In 2003, the administration initiated Article VIII obligations under the IMF. It provides for full currency convertibility. Though, strong currency controls and tightening of limits have lessened the results of convertibility. It also led to shortages that have further stifled economic activity. Now, lower world product prices and economic slowdown in neighboring states of Russia and China have been hurting Uzbekistan’s transactions and investment and worsening its question of currency deficit.

Turkmenistan

Turkmenistan describes itself as a secular democracy and a presidential republic.

Actually, country’s government represents by authoritarian presidential regulation with power concentrated within the presidential control.

Turkmenistan is mostly a desert territory with intensive agriculture in irrigated oases and large natural gas and oil resources. This country mostly produce two kind of crops. It is cotton, which is producing for export, and wheat, which they use for own needs.

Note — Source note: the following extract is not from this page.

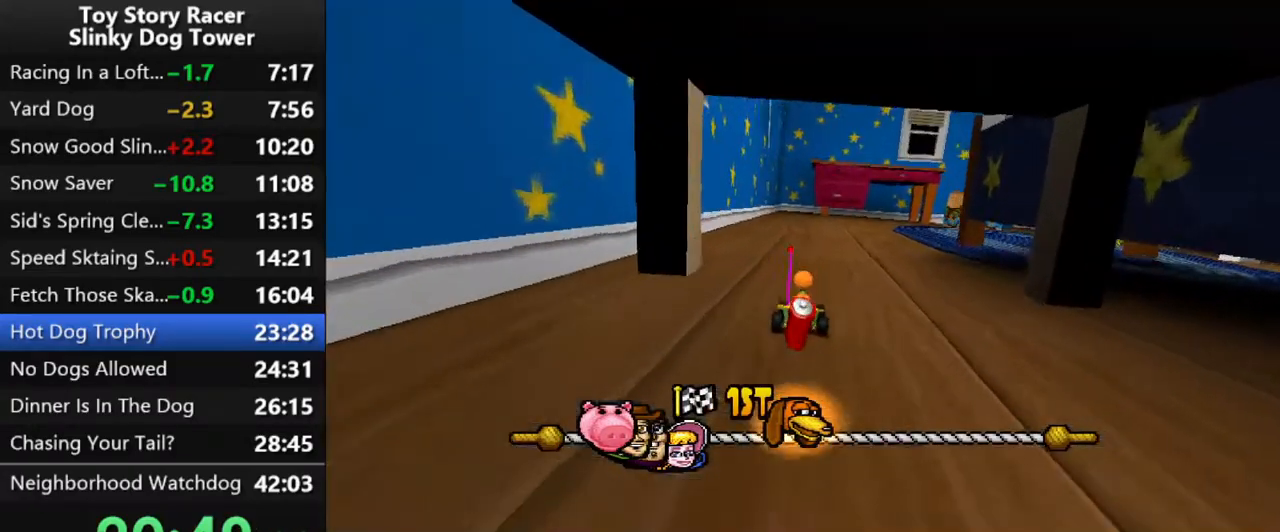
{"dt_ms": 500, "buttons": ["CROSS", "DPAD_RIGHT"], "left_stick": "center", "right_stick": "up", "events": [[100, "DPAD_RIGHT", "down"], [250, "DPAD_RIGHT", "up"], [400, "DPAD_RIGHT", "down"]]}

Though, agriculture consist about roughly 14% of GDP, it continues to use approximately half of the country’s workforce. Hydrocarbon exports (primarily natural gas) draw up 31% of Turkmenistan GDP. 60% of gas exports to China; Russia and Iran purchasing the remainder.

Ashgabat has investigated two initiatives to sell gas to more markets: a trans-Caspian pipeline that would carry gas to Europe and the Turkmenistan-Afghanistan-Pakistan-India (TAPI) gas pipeline. Both encounter large sponsoring and security challenges. These problems will not be solved soon.

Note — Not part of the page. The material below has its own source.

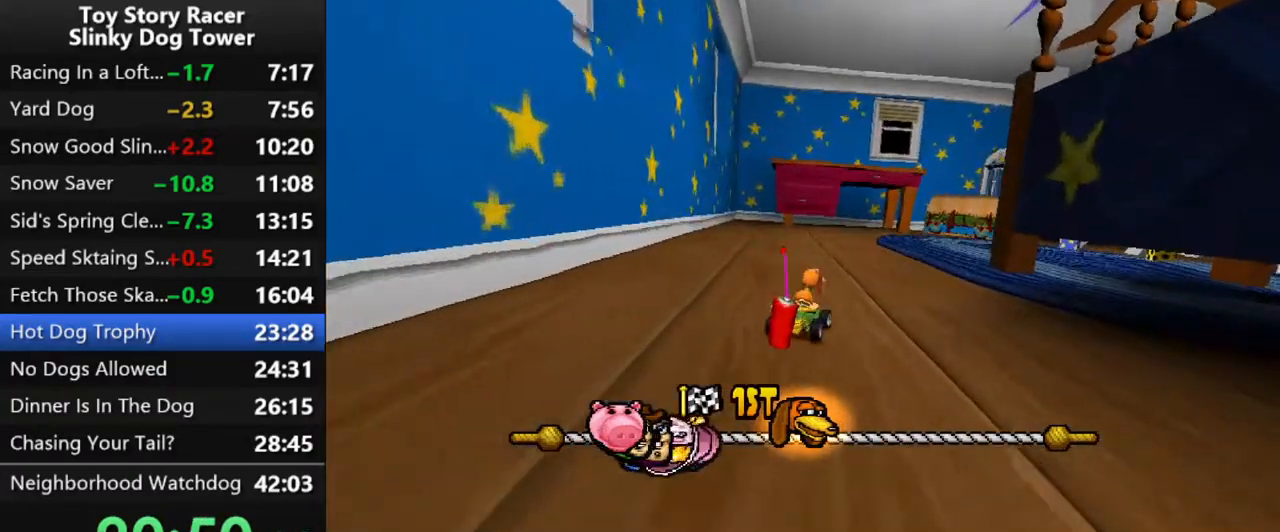
{"dt_ms": 500, "buttons": ["CROSS", "DPAD_RIGHT"], "left_stick": "center", "right_stick": "up", "events": [[183, "DPAD_RIGHT", "up"], [400, "DPAD_RIGHT", "down"]]}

Turkmenistan autocratic administration headed by presidents NIYAZOV (1991-2006) and BERDIMUHAMEDOW (since 2007) have made not big progress on developing the business climate, privatizing state-owned industries, and dealing with corruption, limiting economic progress outside the energy area. High energy prices in the mid-2000’s admitted the administration of country to launch extensive progress and social costs, including providing heavy utility subventions.

Republic of Tajikistan

Tajikistan is a poor, mountainous region with an economy depressed by minerals extraction, metals processing, agriculture, and supported by money transfers from citizens who work abroad.

This country has one of the lowest per capita GDPs among the 15 post-soviet republics. About 7% of the land area is plow. Cotton is the most important plant. Tajikistan imports about 60% of its food. Mineral resources include silver, gold, uranium, and tungsten. Industry mostly consists of small obsolete factories in food processing and light industry, substantial hydropower facilities, and a large aluminum plant – now operating well below its capacity.

Many people from Tajikistan work abroad because they can not find work.It is more than one million Tajik citizens: roughly 90% work in Russia – helping families back home through money transfers. Remittances has equivalente to nearly 50% of GDP. Some experts say that the value of narcotics transferring Tajikistan is about 30-50% of GDP.

 

Kyrgyz Republic

Kyrgyzstan also is a poor, mountainous region. Economy of this country mostly presented minerals recovery, agriculture and money transfers from citizens who works abroad. Cotton, tobacco, wool, and meat are the basic farm products. However, they export mostly tobacco and cotton. Other kinds of minerals to export are gold, mercury, uranium, natural gas.

The government of country wants to engage external investment to widen its export, including building of hydroelectric dams, but a tough investment climate scare off possible investors.